## Work item
Scan the data below for lines containing the string "html" and give only how many there are.

## Data

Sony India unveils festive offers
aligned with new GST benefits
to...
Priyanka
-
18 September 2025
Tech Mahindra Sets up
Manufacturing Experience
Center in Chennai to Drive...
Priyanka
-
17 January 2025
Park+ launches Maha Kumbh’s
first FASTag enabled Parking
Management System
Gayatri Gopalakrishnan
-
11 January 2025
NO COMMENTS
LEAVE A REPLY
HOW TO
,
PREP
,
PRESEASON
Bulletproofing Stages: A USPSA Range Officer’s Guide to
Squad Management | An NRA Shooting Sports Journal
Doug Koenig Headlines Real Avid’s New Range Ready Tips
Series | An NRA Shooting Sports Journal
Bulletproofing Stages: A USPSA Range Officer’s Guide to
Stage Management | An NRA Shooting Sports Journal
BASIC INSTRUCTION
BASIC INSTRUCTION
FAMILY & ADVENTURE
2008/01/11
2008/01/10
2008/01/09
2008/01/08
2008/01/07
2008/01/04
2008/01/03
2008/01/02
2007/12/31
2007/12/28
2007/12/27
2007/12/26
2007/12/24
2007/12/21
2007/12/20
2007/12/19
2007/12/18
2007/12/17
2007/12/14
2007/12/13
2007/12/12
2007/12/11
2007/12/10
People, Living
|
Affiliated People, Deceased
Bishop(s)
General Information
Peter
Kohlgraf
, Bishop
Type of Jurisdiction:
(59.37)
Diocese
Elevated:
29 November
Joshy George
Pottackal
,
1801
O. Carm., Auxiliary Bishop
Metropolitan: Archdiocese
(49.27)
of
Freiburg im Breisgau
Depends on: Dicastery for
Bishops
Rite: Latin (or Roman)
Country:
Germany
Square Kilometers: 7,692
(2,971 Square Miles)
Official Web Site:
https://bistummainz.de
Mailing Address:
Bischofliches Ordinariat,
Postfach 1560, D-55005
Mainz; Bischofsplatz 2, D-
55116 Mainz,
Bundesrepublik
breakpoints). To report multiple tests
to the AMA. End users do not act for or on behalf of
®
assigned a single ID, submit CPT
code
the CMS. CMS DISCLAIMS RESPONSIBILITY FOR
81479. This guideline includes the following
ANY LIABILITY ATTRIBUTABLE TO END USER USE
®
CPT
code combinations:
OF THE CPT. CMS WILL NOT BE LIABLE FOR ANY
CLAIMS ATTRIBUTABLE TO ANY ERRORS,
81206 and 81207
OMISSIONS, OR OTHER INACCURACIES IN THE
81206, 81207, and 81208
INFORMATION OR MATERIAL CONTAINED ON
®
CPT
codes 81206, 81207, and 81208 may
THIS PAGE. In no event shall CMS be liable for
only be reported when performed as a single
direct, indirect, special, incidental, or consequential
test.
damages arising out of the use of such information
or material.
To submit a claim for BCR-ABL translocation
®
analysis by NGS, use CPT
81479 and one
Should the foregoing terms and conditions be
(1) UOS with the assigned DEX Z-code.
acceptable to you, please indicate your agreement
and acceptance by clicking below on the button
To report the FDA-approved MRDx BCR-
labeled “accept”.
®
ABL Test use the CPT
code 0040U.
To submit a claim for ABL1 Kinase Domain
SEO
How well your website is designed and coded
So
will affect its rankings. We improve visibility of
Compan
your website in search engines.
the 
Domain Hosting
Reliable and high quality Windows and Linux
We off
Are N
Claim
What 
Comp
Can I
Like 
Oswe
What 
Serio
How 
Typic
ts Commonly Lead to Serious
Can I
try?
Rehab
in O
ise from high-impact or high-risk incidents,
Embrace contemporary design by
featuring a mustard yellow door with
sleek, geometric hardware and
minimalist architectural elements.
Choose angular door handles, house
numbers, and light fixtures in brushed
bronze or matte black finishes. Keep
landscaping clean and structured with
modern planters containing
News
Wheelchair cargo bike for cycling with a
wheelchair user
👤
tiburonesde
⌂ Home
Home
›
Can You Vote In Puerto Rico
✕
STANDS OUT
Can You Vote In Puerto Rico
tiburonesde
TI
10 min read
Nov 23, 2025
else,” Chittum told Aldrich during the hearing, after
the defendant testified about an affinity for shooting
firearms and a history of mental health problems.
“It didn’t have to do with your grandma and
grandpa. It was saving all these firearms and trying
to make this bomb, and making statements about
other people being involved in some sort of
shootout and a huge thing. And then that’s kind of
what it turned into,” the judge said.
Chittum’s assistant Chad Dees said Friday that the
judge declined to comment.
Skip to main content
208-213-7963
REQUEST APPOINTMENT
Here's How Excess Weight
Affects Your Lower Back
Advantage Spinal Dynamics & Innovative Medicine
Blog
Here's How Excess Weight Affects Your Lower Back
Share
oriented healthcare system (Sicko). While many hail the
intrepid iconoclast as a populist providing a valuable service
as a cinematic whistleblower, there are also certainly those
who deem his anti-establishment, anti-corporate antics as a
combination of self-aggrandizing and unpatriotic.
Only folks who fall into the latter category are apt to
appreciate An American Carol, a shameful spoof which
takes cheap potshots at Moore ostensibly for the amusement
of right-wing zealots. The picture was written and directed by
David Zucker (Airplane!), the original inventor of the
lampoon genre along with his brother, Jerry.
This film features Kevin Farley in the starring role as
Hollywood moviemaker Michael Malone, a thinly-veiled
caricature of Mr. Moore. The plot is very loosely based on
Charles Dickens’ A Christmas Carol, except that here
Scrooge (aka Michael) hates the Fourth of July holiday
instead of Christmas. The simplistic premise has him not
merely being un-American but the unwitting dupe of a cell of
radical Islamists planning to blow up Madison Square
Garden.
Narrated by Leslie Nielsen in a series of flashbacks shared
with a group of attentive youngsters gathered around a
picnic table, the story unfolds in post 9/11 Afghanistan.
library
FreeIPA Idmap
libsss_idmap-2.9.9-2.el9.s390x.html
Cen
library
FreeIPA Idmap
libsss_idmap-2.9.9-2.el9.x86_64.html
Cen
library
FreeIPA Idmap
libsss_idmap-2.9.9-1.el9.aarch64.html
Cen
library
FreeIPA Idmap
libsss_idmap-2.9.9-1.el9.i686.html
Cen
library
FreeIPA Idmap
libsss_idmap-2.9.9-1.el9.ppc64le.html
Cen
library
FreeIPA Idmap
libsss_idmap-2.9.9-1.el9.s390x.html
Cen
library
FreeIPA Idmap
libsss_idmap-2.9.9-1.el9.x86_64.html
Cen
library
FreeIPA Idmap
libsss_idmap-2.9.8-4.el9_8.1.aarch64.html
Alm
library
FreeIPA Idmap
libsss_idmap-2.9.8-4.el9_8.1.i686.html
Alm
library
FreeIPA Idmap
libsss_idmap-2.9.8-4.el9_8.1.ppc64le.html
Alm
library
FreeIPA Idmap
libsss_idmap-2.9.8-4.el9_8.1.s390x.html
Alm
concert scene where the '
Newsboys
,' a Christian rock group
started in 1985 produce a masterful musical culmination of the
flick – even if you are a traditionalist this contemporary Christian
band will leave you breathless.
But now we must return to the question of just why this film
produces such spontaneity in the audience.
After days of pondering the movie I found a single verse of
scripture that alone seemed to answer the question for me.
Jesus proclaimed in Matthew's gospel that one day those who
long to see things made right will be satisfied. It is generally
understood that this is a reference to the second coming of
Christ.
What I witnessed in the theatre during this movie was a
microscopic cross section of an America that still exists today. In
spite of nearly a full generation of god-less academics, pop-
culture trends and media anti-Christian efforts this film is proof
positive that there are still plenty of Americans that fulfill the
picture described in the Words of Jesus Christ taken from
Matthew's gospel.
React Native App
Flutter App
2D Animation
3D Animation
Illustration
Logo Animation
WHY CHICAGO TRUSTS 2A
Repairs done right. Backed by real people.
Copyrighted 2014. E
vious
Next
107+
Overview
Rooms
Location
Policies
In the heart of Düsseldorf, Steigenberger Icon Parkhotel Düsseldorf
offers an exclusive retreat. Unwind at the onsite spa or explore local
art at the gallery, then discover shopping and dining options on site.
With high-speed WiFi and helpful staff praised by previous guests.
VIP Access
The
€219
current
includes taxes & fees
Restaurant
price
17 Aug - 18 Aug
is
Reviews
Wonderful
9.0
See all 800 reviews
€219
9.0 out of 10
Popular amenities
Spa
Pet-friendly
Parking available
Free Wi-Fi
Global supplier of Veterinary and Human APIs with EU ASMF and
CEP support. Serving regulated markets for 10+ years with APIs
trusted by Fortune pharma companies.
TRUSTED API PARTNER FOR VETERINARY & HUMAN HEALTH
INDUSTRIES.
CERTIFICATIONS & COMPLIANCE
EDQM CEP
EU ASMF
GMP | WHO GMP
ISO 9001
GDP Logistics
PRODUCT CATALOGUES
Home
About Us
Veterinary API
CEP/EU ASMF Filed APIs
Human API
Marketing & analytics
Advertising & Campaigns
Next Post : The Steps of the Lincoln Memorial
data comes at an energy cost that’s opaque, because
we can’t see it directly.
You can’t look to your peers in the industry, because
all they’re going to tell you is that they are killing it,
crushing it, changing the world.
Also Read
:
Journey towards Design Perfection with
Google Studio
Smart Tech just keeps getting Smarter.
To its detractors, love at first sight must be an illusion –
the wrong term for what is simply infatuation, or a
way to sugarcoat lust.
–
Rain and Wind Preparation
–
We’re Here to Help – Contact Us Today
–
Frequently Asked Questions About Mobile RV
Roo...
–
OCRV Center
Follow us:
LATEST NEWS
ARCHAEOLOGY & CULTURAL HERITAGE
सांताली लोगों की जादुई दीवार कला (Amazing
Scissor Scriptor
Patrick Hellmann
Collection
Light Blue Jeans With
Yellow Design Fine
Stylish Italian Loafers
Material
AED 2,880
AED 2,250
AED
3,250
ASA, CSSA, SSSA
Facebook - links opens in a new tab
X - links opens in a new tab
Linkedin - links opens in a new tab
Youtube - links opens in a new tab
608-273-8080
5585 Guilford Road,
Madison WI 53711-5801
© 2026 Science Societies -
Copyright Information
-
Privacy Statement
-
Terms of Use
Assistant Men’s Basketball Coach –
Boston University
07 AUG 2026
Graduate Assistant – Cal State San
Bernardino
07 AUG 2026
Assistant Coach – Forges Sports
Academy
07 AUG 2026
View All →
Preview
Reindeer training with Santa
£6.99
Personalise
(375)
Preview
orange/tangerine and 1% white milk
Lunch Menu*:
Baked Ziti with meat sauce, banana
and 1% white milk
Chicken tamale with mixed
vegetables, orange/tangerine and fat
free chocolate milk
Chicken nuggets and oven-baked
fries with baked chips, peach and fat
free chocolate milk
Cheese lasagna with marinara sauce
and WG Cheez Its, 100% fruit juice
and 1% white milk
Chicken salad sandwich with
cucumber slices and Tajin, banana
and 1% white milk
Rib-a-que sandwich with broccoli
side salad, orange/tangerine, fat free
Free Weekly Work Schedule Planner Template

## Response to the task
11